(WORK INSTRUCTION):
Copy nothing but the lines below, from the one with "PRAKTIJKZAKEN" through the one with "Toujours un projet en tête, toujours des", exactly as written; no pictures should appear.

:: DATA LISTING

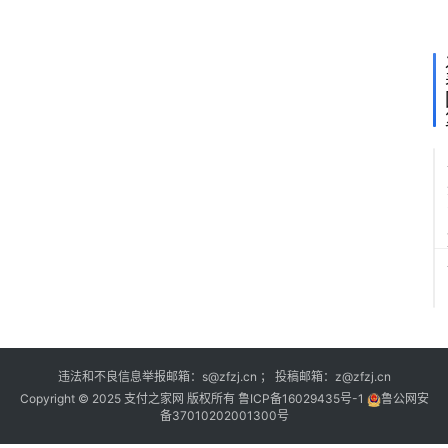
培
训
违法和不良信息举报邮箱：s@zfzj.cn ； 投稿邮箱：z@zfzj.cn
Copyright © 2025 支付之家网 版权所有
鲁ICP备16029435号-1
鲁公网安
备37010202001300号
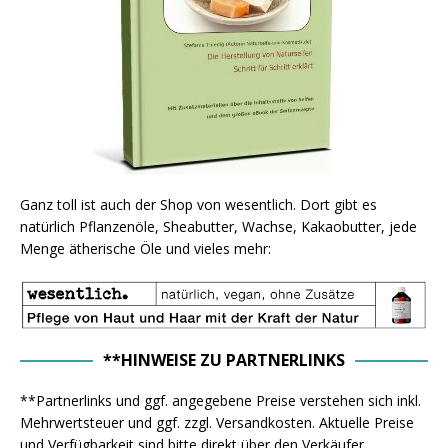
Ganz toll ist auch der Shop von wesentlich. Dort gibt es
natürlich Pflanzenöle, Sheabutter, Wachse, Kakaobutter, jede
Menge ätherische Öle und vieles mehr:
**HINWEISE ZU PARTNERLINKS
**Partnerlinks und ggf. angegebene Preise verstehen sich inkl.
Mehrwertsteuer und ggf. zzgl. Versandkosten. Aktuelle Preise
und Verfügbarkeit sind bitte direkt über den Verkäufer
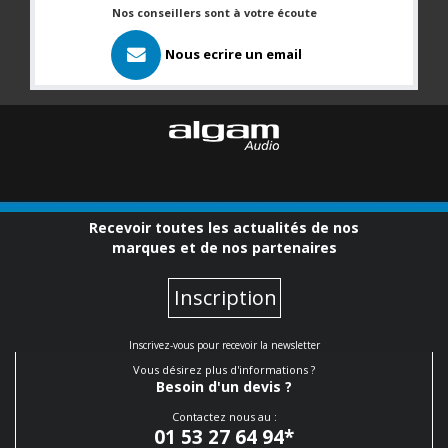
Nos conseillers sont à votre écoute
Nous ecrire un email
Recevoir toutes les actualités de nos
marques et de nos partenaires
Inscription
Inscrivez-vous pour recevoir la newsletter
Vous désirez plus d'informations ?
Besoin d'un devis ?
Contactez nous au :
01 53 27 64 94
*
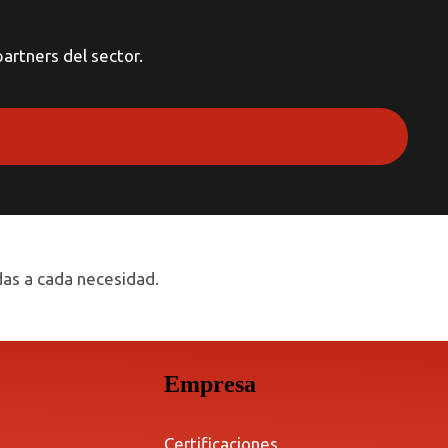
artners del sector.
das a cada necesidad.
Empresa
Certificaciones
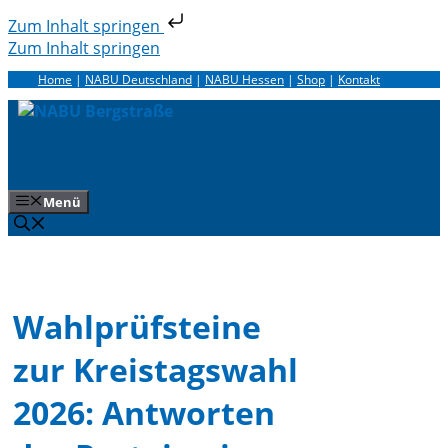
Zum Inhalt springen
Zum Inhalt springen
Home
|
NABU Deutschland
|
NABU Hessen
|
Shop
|
Kontakt
Menü
Wahlprüfsteine
zur Kreistagswahl
2026: Antworten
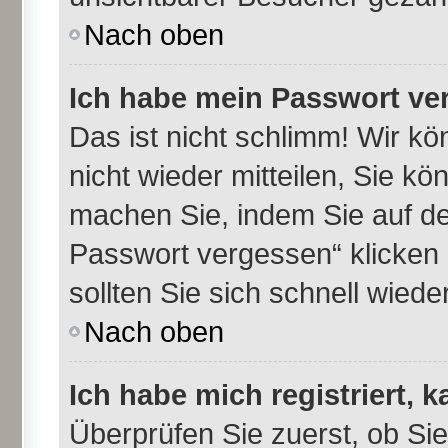
Nach oben
Ich habe mein Passwort ve
Das ist nicht schlimm! Wir kö
nicht wieder mitteilen, Sie k
machen Sie, indem Sie auf de
Passwort vergessen“ klicken
sollten Sie sich schnell wie
Nach oben
Ich habe mich registriert, 
Überprüfen Sie zuerst, ob Si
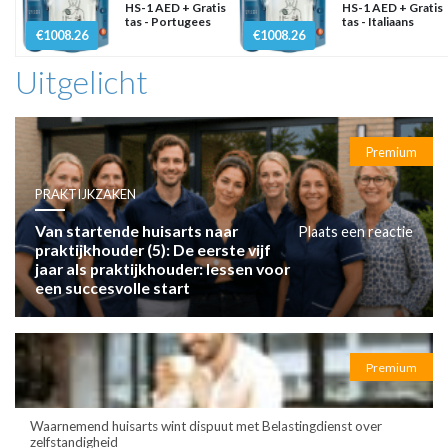
HS-1 AED + Gratis
HS-1 AED + Gratis
tas - Portugees
tas - Italiaans
€1008.26
€1008.26
Uitgelicht
Premium
PRAKTIJKZAKEN
Van startende huisarts naar
Plaats een reactie
praktijkhouder (5): De eerste vijf
jaar als praktijkhouder: lessen voor
een succesvolle start
Premium
Waarnemend huisarts wint dispuut met Belastingdienst over
zelfstandigheid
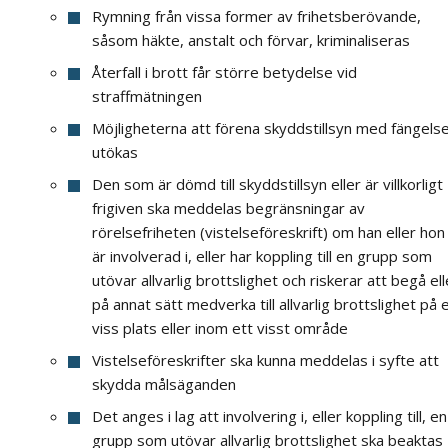
Rymning från vissa former av frihetsberövande,
såsom häkte, anstalt och förvar, kriminaliseras
Återfall i brott får större betydelse vid
straffmätningen
Möjligheterna att förena skyddstillsyn med fängels
utökas
Den som är dömd till skyddstillsyn eller är villkorligt
frigiven ska meddelas begränsningar av
rörelsefriheten (vistelseföreskrift) om han eller hon
är involverad i, eller har koppling till en grupp som
utövar allvarlig brottslighet och riskerar att begå ell
på annat sätt medverka till allvarlig brottslighet på 
viss plats eller inom ett visst område
Vistelseföreskrifter ska kunna meddelas i syfte att
skydda målsäganden
Det anges i lag att involvering i, eller koppling till, en
grupp som utövar allvarlig brottslighet ska beaktas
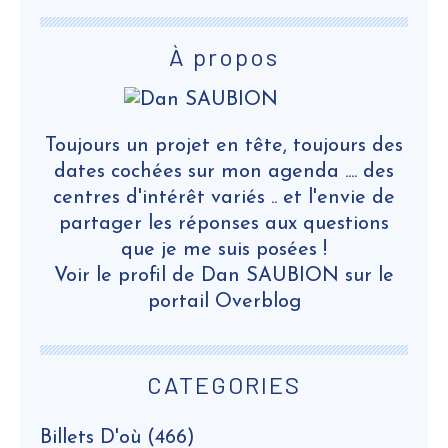
À propos
Toujours un projet en tête, toujours des
dates cochées sur mon agenda .... des
centres d'intérêt variés .. et l'envie de
partager les réponses aux questions
que je me suis posées !
Voir le profil de
Dan SAUBION
sur le
portail Overblog
CATEGORIES
Billets D'où
(466)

::::

(OUTPUT FOR THIS TASK):
PRAKTIJKZAKEN
Van startende huisarts naar
Plaats een reactie
praktijkhouder (5): De eerste vijf
jaar als praktijkhouder: lessen voor
een succesvolle start
Premium
Waarnemend huisarts wint dispuut met Belastingdienst over
zelfstandigheid
Rymning från vissa former av frihetsberövande,
såsom häkte, anstalt och förvar, kriminaliseras
Återfall i brott får större betydelse vid
straffmätningen
Möjligheterna att förena skyddstillsyn med fängels
utökas
Den som är dömd till skyddstillsyn eller är villkorligt
frigiven ska meddelas begränsningar av
rörelsefriheten (vistelseföreskrift) om han eller hon
är involverad i, eller har koppling till en grupp som
utövar allvarlig brottslighet och riskerar att begå ell
på annat sätt medverka till allvarlig brottslighet på 
viss plats eller inom ett visst område
Vistelseföreskrifter ska kunna meddelas i syfte att
skydda målsäganden
Det anges i lag att involvering i, eller koppling till, en
grupp som utövar allvarlig brottslighet ska beaktas
À propos
Toujours un projet en tête, toujours des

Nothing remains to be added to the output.